→ Problem: In the listing below, rename "Otel" to "Ev" throughout the stretch from the line containing "Yozgat Otel İlaçlama" through the line containing "Ardahan Otel İlaçlama". Reproduce only those lines and leave everything else in them unchanged.

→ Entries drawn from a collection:
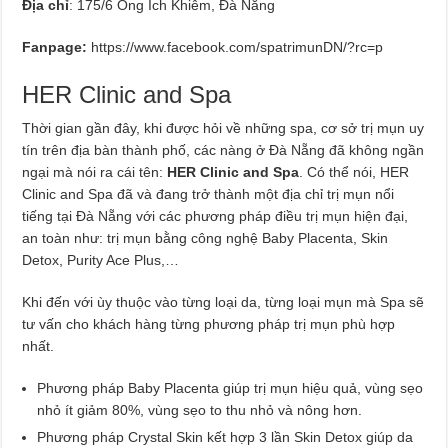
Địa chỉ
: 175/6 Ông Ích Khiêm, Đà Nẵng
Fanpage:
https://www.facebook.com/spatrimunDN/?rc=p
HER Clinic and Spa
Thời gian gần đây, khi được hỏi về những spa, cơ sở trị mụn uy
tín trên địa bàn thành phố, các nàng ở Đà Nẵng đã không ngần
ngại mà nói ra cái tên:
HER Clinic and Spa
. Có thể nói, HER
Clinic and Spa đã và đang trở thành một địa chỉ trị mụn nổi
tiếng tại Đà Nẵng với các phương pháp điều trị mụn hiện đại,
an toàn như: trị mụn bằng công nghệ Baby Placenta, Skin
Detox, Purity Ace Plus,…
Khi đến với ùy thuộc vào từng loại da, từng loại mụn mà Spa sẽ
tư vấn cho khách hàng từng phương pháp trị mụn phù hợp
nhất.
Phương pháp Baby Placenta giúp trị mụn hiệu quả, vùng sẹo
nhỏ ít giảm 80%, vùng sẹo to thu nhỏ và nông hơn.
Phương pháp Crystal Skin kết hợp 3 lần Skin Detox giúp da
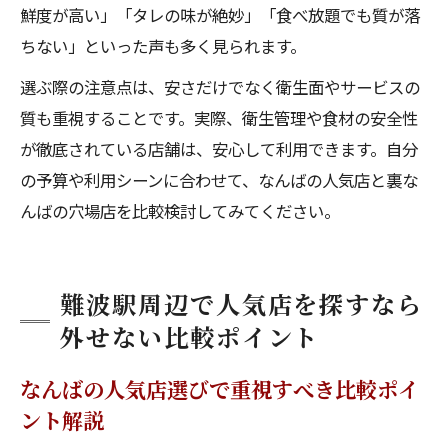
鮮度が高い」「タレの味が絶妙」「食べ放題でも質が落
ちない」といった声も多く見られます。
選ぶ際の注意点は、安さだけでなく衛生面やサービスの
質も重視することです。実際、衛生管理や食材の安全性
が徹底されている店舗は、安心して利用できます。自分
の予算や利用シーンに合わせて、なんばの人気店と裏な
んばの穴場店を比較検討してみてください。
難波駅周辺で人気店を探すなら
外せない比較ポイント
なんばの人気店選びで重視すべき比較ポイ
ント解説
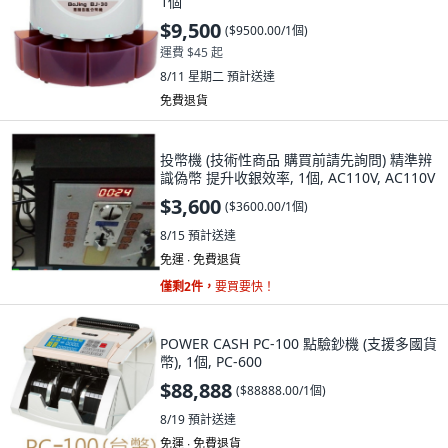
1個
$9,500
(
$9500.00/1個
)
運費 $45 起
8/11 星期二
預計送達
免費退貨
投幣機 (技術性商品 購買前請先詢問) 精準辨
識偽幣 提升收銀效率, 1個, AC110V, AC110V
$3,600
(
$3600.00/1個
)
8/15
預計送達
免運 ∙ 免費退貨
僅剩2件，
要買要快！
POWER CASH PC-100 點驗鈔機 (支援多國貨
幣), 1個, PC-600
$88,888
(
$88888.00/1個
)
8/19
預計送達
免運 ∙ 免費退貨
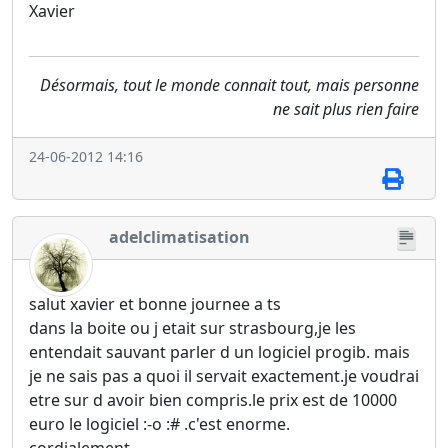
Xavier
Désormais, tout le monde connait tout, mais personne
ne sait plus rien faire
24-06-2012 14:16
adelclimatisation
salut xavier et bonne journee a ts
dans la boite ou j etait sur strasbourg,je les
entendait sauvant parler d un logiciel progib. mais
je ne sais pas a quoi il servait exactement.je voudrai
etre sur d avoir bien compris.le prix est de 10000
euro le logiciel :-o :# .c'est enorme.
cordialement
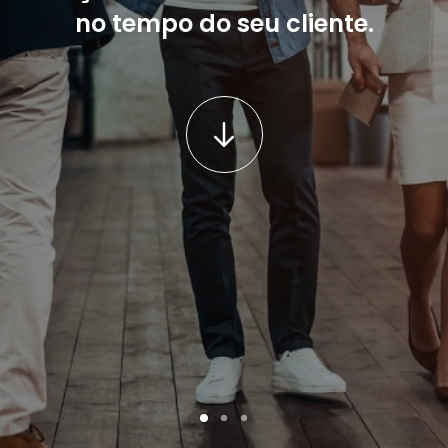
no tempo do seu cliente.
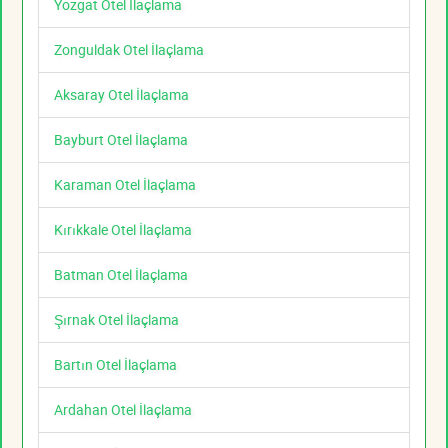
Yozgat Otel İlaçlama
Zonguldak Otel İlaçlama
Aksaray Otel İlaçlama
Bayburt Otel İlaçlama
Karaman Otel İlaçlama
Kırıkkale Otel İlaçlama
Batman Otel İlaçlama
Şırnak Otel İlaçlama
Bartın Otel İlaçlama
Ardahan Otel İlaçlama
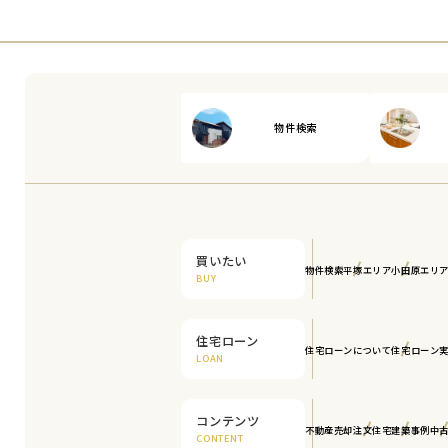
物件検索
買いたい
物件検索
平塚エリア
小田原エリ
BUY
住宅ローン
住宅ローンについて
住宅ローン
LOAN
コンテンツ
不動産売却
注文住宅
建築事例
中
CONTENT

--

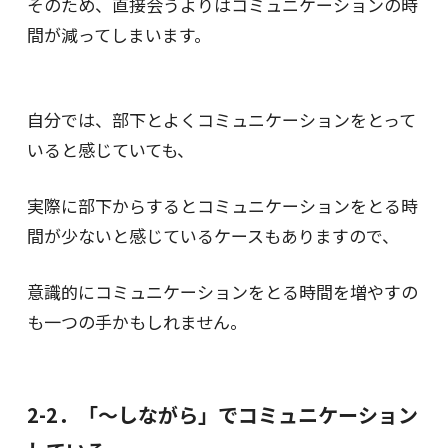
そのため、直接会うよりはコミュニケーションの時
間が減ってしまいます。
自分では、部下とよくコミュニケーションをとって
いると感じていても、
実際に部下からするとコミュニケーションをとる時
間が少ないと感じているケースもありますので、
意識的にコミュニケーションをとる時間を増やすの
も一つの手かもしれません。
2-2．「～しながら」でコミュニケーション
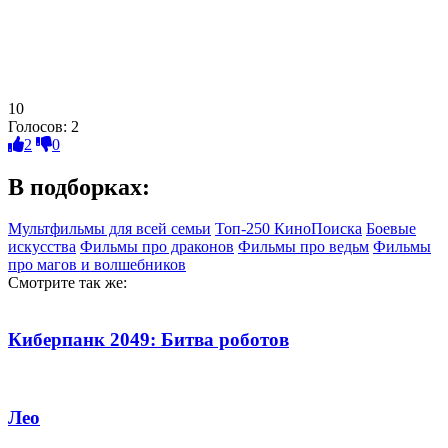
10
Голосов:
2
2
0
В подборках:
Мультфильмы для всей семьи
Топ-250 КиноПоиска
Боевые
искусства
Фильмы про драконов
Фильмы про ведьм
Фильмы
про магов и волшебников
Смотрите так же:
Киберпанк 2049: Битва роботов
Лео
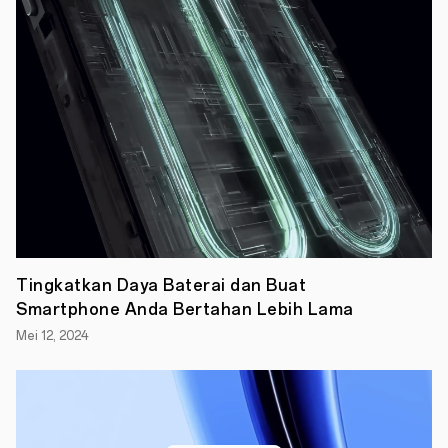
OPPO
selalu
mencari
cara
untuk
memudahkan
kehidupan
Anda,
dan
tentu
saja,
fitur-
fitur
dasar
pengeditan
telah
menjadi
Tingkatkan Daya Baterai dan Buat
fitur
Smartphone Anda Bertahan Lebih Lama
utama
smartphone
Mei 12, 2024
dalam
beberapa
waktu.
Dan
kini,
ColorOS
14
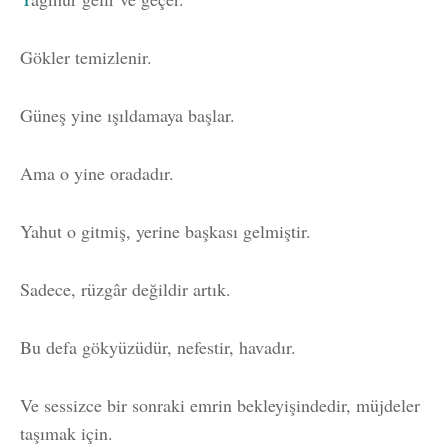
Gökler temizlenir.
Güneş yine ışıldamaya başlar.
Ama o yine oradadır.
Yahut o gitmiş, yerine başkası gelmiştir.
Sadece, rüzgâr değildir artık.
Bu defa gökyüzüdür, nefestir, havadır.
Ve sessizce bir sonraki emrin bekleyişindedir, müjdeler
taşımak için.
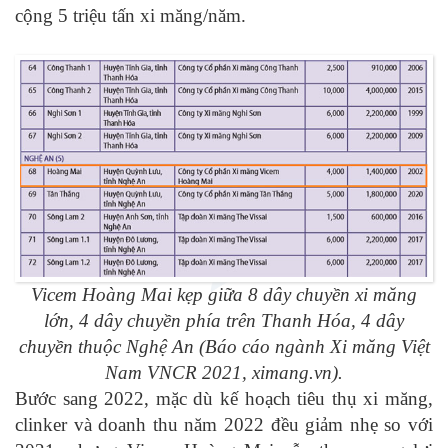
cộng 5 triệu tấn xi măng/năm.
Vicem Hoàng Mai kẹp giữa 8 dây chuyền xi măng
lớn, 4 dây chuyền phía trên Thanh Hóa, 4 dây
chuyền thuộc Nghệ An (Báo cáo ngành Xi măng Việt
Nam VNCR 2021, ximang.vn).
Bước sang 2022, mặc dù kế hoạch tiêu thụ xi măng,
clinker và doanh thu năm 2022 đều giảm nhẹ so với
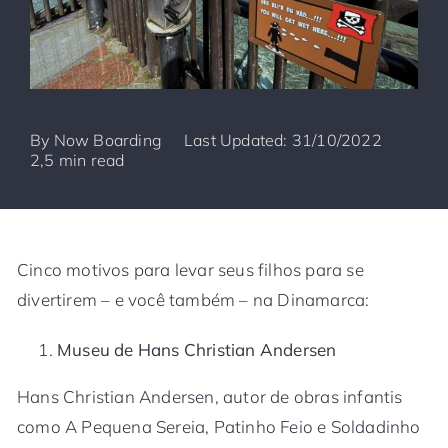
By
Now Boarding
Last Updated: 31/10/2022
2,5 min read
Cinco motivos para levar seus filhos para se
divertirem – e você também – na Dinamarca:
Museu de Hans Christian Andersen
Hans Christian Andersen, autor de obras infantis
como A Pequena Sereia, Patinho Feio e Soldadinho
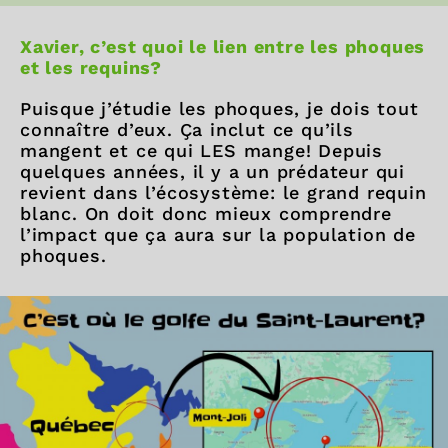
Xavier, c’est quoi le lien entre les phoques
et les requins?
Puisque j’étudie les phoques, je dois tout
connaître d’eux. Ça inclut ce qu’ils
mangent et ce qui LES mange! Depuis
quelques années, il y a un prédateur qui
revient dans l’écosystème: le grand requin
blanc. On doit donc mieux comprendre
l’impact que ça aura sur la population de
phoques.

→ Written answer:
Yozgat Ev İlaçlama
Zonguldak Ev İlaçlama
Aksaray Ev İlaçlama
Bayburt Ev İlaçlama
Karaman Ev İlaçlama
Kırıkkale Ev İlaçlama
Batman Ev İlaçlama
Şırnak Ev İlaçlama
Bartın Ev İlaçlama
Ardahan Ev İlaçlama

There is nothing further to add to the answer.